━━━━━ Supplied records ━━━━━

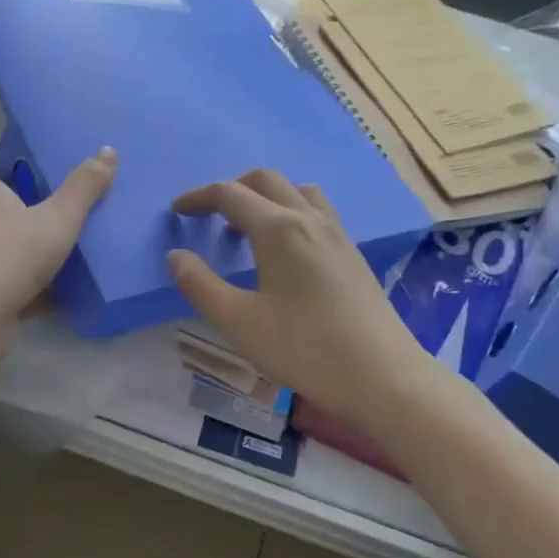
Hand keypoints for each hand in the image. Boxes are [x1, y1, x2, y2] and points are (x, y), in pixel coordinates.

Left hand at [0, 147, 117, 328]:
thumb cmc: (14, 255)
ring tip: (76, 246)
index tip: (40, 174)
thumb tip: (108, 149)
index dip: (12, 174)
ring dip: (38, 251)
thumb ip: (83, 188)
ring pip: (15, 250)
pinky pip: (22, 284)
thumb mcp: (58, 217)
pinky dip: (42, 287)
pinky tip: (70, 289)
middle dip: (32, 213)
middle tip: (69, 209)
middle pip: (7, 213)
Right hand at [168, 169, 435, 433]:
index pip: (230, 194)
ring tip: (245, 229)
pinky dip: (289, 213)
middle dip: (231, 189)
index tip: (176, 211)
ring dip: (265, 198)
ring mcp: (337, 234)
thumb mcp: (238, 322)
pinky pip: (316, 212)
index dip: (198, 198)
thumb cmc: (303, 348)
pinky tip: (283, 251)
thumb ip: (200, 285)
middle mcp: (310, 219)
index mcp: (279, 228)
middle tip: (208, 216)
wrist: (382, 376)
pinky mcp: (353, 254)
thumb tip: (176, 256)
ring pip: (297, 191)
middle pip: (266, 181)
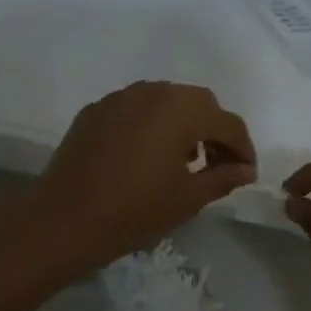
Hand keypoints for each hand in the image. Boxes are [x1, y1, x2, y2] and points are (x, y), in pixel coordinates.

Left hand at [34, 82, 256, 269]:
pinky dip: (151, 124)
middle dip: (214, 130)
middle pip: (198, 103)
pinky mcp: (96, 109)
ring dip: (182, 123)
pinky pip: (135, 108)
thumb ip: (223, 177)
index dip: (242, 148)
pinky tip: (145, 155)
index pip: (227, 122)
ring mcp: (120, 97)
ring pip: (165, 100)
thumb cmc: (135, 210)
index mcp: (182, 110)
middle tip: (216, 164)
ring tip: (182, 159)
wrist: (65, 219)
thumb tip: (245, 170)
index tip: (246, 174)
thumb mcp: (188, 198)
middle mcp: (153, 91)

━━━━━
━━━━━ Supplied records ━━━━━

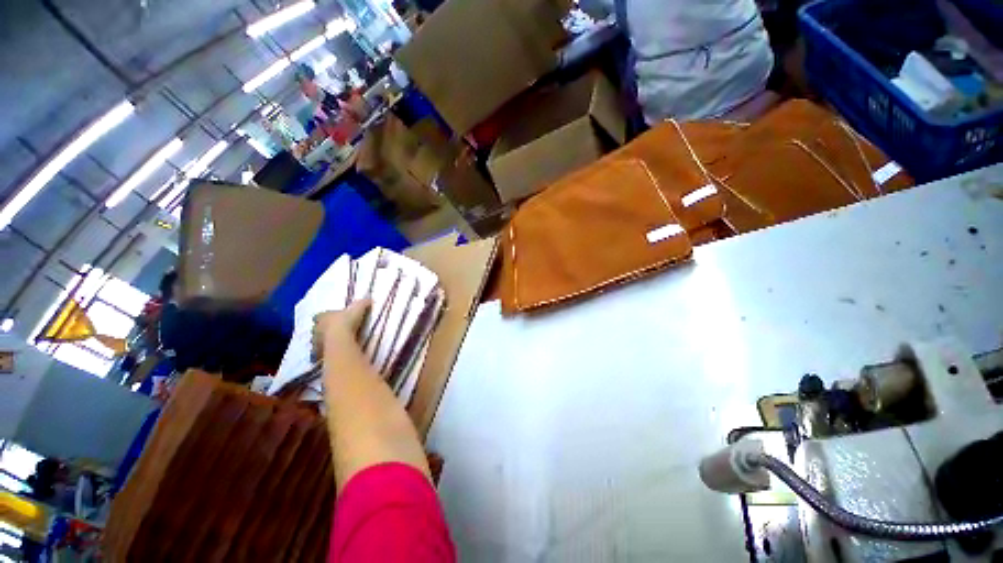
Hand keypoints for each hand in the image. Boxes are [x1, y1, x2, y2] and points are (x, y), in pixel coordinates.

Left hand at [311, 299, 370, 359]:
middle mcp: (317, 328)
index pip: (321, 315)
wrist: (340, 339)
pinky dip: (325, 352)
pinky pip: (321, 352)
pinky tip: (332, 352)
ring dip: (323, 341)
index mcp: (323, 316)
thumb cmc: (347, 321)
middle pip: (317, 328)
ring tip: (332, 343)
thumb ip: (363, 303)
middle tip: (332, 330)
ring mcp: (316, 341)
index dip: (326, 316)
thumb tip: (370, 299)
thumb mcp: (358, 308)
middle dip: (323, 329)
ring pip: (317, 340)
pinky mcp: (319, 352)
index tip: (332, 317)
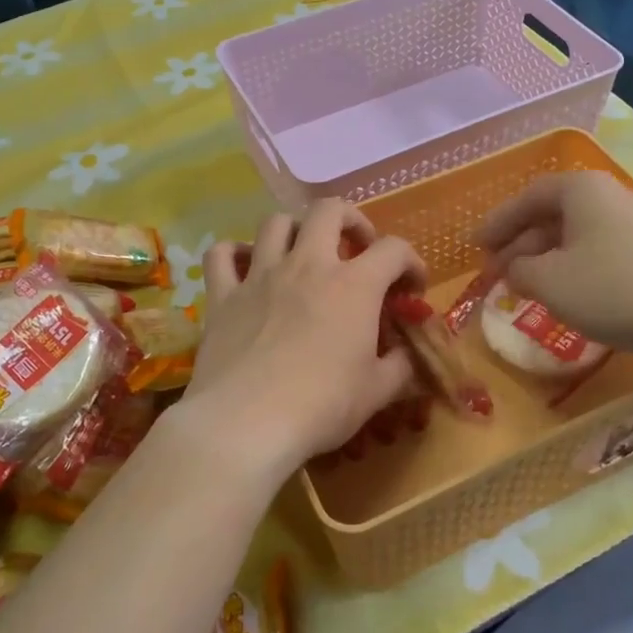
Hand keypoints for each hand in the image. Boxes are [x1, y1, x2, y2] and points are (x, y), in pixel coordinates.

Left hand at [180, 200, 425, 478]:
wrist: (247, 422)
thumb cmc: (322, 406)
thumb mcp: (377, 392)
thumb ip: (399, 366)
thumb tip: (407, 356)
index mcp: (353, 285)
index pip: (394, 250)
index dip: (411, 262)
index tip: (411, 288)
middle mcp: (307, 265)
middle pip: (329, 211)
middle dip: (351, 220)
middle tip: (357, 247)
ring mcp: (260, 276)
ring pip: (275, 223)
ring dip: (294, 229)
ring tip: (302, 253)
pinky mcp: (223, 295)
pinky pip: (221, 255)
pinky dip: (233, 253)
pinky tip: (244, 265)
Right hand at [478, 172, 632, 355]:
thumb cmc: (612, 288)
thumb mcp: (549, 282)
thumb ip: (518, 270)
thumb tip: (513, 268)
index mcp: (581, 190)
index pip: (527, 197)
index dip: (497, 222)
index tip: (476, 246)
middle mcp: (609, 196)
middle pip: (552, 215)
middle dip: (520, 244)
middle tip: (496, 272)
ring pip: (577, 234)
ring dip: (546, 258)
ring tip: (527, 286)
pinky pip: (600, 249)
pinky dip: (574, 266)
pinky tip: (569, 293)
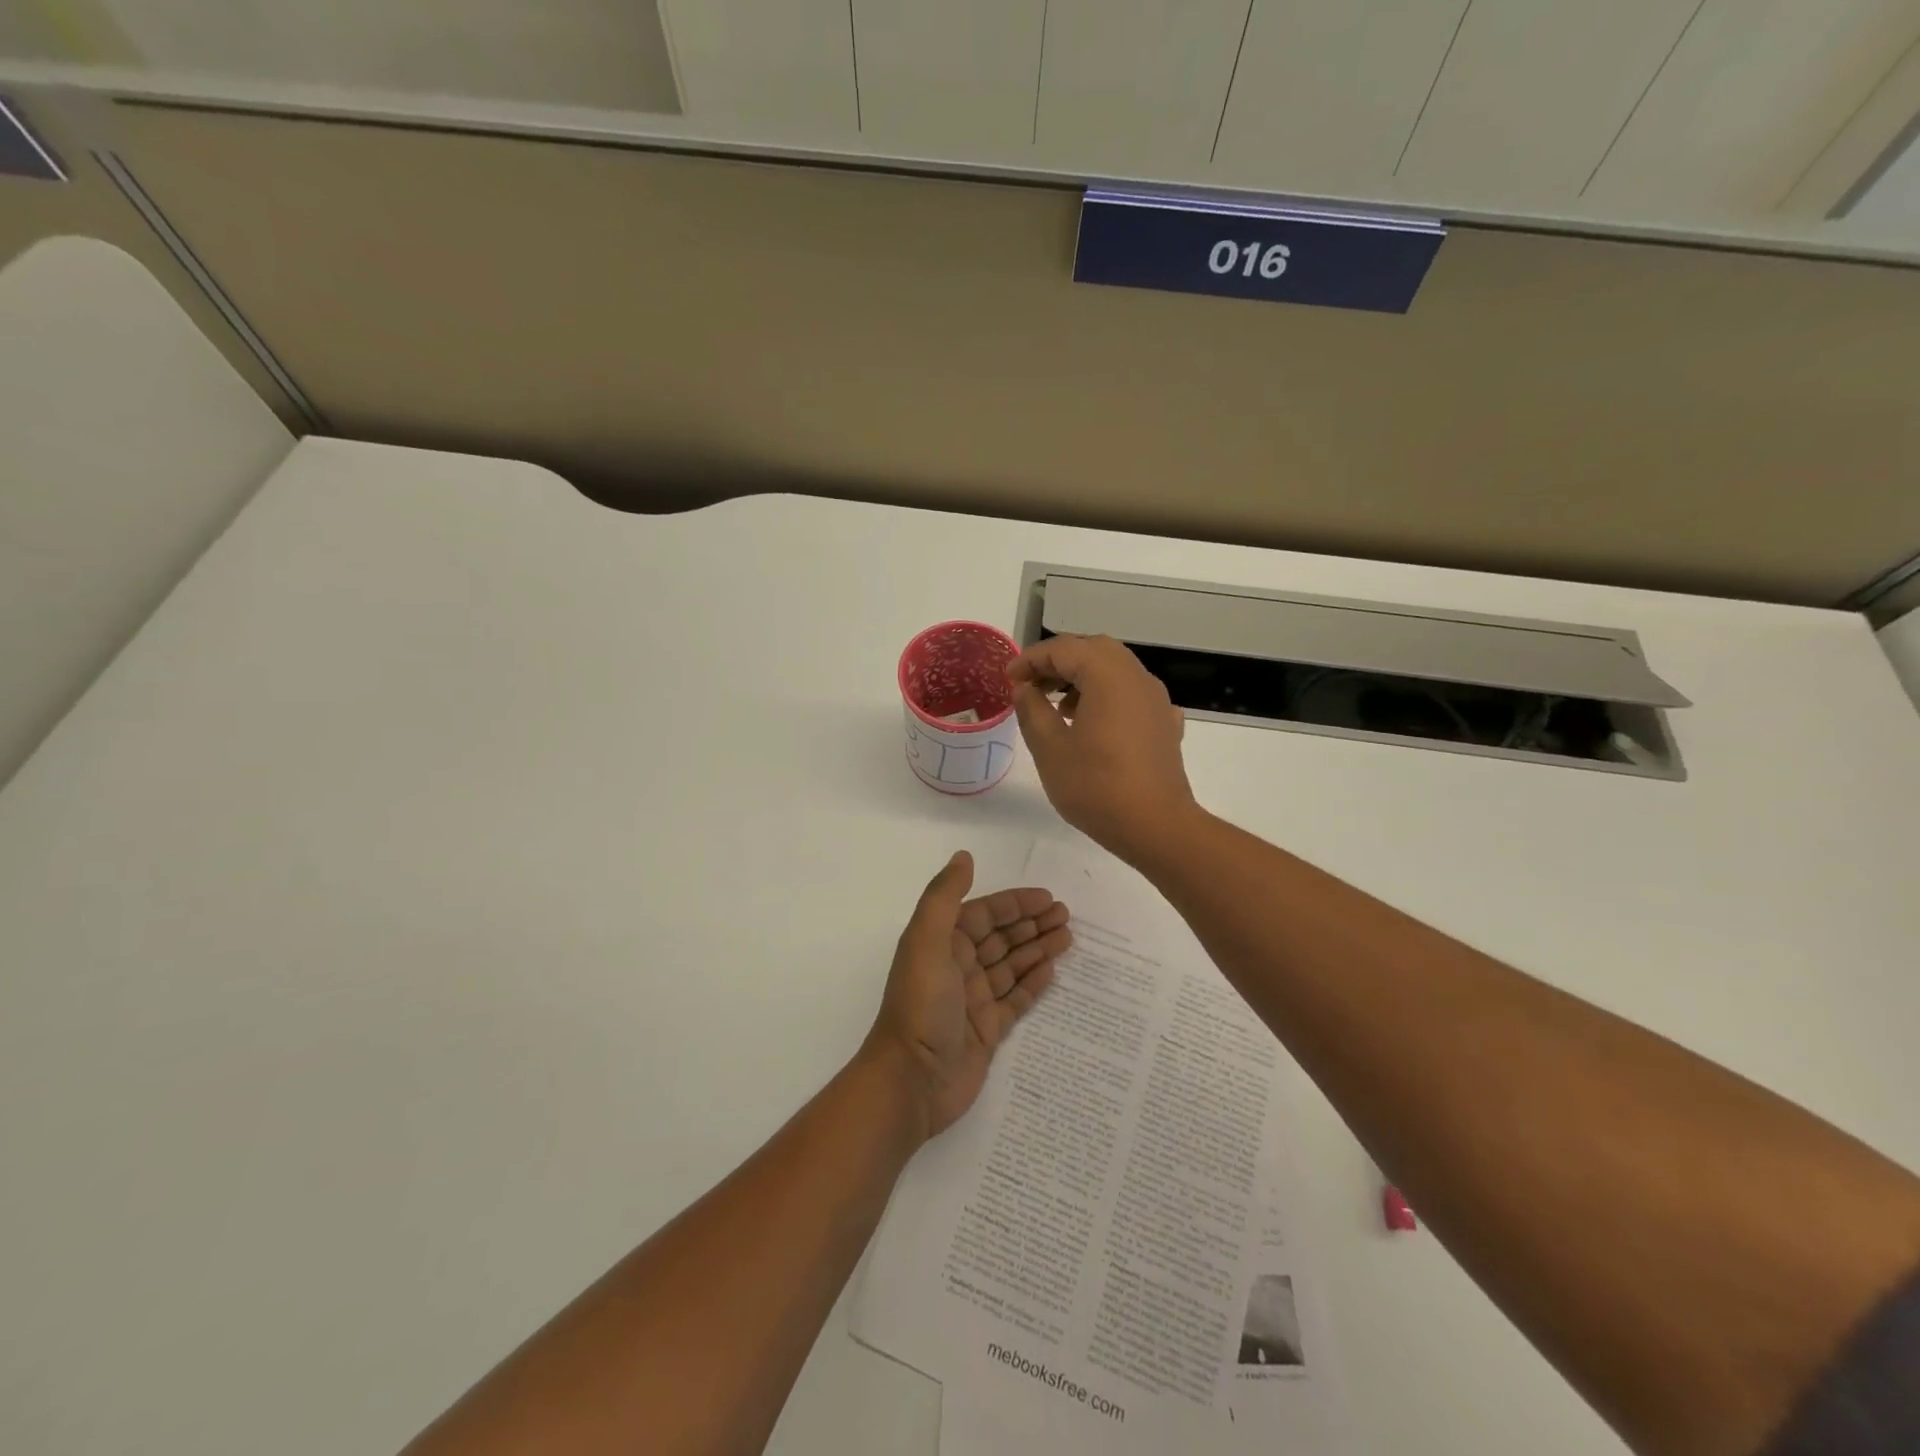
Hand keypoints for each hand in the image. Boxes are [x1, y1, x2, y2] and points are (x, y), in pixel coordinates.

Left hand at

━━━━━
━━━━━ Supplied records ━━━━━

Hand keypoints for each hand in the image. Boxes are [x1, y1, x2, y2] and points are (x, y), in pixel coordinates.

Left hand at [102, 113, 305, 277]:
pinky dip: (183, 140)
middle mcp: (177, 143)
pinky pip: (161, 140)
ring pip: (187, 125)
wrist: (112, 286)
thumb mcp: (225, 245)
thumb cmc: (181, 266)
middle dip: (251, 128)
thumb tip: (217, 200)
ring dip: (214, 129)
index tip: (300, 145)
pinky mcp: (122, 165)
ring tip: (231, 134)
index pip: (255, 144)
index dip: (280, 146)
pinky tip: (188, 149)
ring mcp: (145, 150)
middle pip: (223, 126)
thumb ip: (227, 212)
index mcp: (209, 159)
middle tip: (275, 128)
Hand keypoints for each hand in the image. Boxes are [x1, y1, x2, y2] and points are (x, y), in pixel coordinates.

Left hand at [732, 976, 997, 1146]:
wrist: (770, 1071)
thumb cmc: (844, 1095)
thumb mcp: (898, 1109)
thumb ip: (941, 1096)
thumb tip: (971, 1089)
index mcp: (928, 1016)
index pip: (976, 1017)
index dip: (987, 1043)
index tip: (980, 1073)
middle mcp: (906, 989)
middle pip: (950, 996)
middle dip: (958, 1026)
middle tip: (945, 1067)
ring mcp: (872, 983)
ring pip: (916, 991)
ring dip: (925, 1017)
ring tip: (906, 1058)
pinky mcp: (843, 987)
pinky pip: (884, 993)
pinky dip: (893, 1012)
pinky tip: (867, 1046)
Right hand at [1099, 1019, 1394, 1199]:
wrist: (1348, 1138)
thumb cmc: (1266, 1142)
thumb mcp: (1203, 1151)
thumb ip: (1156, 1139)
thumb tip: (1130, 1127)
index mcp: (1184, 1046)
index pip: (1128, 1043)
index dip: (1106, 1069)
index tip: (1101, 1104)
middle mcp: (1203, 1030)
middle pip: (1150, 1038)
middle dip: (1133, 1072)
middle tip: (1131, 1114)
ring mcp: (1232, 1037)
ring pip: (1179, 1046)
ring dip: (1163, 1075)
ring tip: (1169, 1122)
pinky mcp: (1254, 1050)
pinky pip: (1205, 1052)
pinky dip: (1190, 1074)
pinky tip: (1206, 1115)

━━━━━

-- What is required --
Each line above starting at the one holding "index pip: (321, 315)" and ending at the one holding "thumb tip: (513, 268)" should be set down exactly as it stands, both ends included, with no pictures.

-- Response below --
index pip: (321, 315)
wrist: (340, 339)
pinky dip: (325, 352)
pinky pip: (321, 352)
pinky tip: (332, 352)
ring dip: (323, 341)
index mcp: (323, 316)
thumb cmc: (347, 321)
middle pip: (317, 328)
ring tip: (332, 343)
thumb ip: (363, 303)
middle tip: (332, 330)
ring mcp: (316, 341)
index dip: (326, 316)
thumb tip: (370, 299)
thumb mcp: (358, 308)
middle dip: (323, 329)
ring pip: (317, 340)
pinky mcp: (319, 352)
index tip: (332, 317)
Hand keypoints for each hand in the image. Boxes are [x1, y1, x2, y2] and points are (x, y), in pixel coordinates.

Left hand at [180, 200, 425, 478]:
wrist: (247, 422)
thumb cmc: (322, 406)
thumb mcp: (377, 392)
thumb ip: (399, 366)
thumb tip: (407, 356)
index mcp: (353, 285)
index pip: (394, 250)
index dip: (411, 262)
index tip: (411, 288)
middle mcp: (307, 265)
middle pip: (329, 211)
middle dip: (351, 220)
middle tip: (357, 247)
ring mcp: (260, 276)
ring pip: (275, 223)
ring dip: (294, 229)
ring tip: (302, 253)
pinky mcp: (223, 295)
pinky pip: (221, 255)
pinky dip: (233, 253)
pinky tip: (244, 265)
Right hand at [478, 172, 632, 355]:
thumb cmc: (612, 288)
thumb mcp: (549, 282)
thumb ip: (518, 270)
thumb tip: (513, 268)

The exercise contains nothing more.